The Latest “Language Guidance” from the Office of Juvenile Justice and Delinquency

“But if thought corrupts language, language can also corrupt thought.” George Orwell, 1984

The mission of the federal Office of Juvenile Justice and Delinquency (OJJDP) is under an Orwellian influence that threatens programs designed to improve our juvenile justice system. Founded in 1974 as a component of the U.S. Department of Justice, “OJJDP collaborates with professionals from diverse disciplines to improve juvenile justice policies and practices. OJJDP… accomplishes its mission by supporting states, local communities, and tribal jurisdictions in their efforts to develop and implement effective programs for juveniles.”
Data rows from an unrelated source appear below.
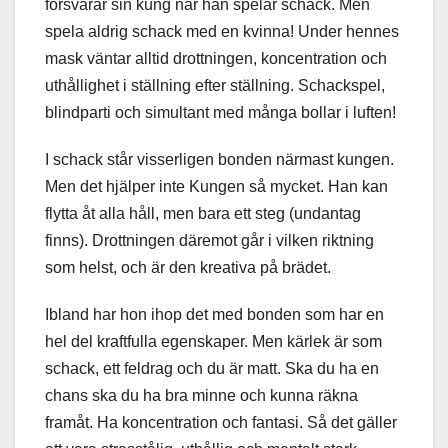
försvarar sin kung när han spelar schack. Men
spela aldrig schack med en kvinna! Under hennes
mask väntar alltid drottningen, koncentration och
uthållighet i ställning efter ställning. Schackspel,
blindparti och simultant med många bollar i luften!
I schack står visserligen bonden närmast kungen.
Men det hjälper inte Kungen så mycket. Han kan
flytta åt alla håll, men bara ett steg (undantag
finns). Drottningen däremot går i vilken riktning
som helst, och är den kreativa på brädet.
Ibland har hon ihop det med bonden som har en
hel del kraftfulla egenskaper. Men kärlek är som
schack, ett feldrag och du är matt. Ska du ha en
chans ska du ha bra minne och kunna räkna
framåt. Ha koncentration och fantasi. Så det gäller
This year, OJJDP issued “Language Guidance” to those applying for funds to support local programs. Colleagues have suggested that the Guidance comes from new Justice Department initiatives to realign priorities; others saw a more benevolent perspective that perhaps the Guidance came from long-time staffers who want to assist applicants to be successful. Whatever the motivation, the message is deeply troubling.
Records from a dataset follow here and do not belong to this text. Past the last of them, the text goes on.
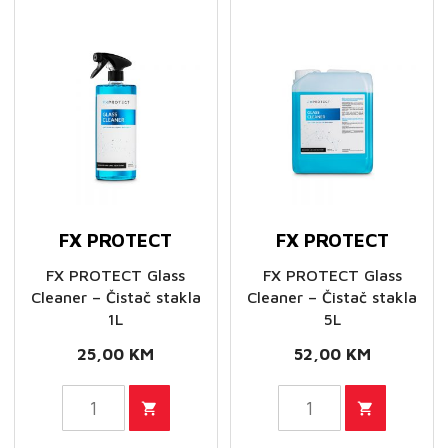
FX PROTECT
FX PROTECT
FX PROTECT Glass
FX PROTECT Glass
Cleaner – Čistač stakla
Cleaner – Čistač stakla
1L
5L
25,00
KM
52,00
KM
FX
FX
PROTECT
PROTECT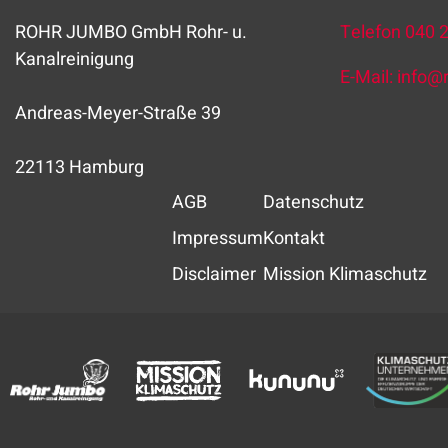
ROHR JUMBO GmbH Rohr- u.
Telefon
040 
Kanalreinigung
E-Mail:
info
@
Andreas-Meyer-Straße 39
22113 Hamburg
AGB
Datenschutz
Impressum
Kontakt
Disclaimer
Mission Klimaschutz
Applicants were given a chart of “Language to Avoid.” The chart includes a second column of “Language Options to Use Instead.” Out are terms such as “underserved youth;” the language to use instead is ”all youth,“ which of course does not mean the same thing. Other nixed terms are “overrepresentation of minorities (in the juvenile justice system)” and the allowable term is “disproportionate minority contact.” Again, those are not interchangeable phrases: the first suggests there are too many minorities in the system; the substitute suggests that the system comes into contact with a disproportionate number of minorities. The switch is subtle but alarming, especially in a document for grantees who want to improve their local juvenile justice systems. Bait and switch is not an effective research or policy approach.

Build on past success? Forget it! Language to avoid includes “referring to the Obama White House or AG Holder initiatives.”

For years as a Law Professor, I conducted public health law research, a promising approach to community-based reform. I therefore find the guidance to avoid the terms “public health issue,” or “public health concern” especially troubling. The language options to use instead “public issue” or “public concern” are not synonyms at all since they eliminate the health component of the approach and negate an entire field of inquiry despite the OJJDP mission to collaborate with “professionals from diverse disciplines.”

This is more than semantics. This is a dangerous government effort to stifle innovative reform efforts in contradiction with the mission of OJJDP. We cannot effectively reform our juvenile justice system by removing whole areas of inquiry and policy. Such Orwellian doublespeak to control systems serving children has no place in our federal government.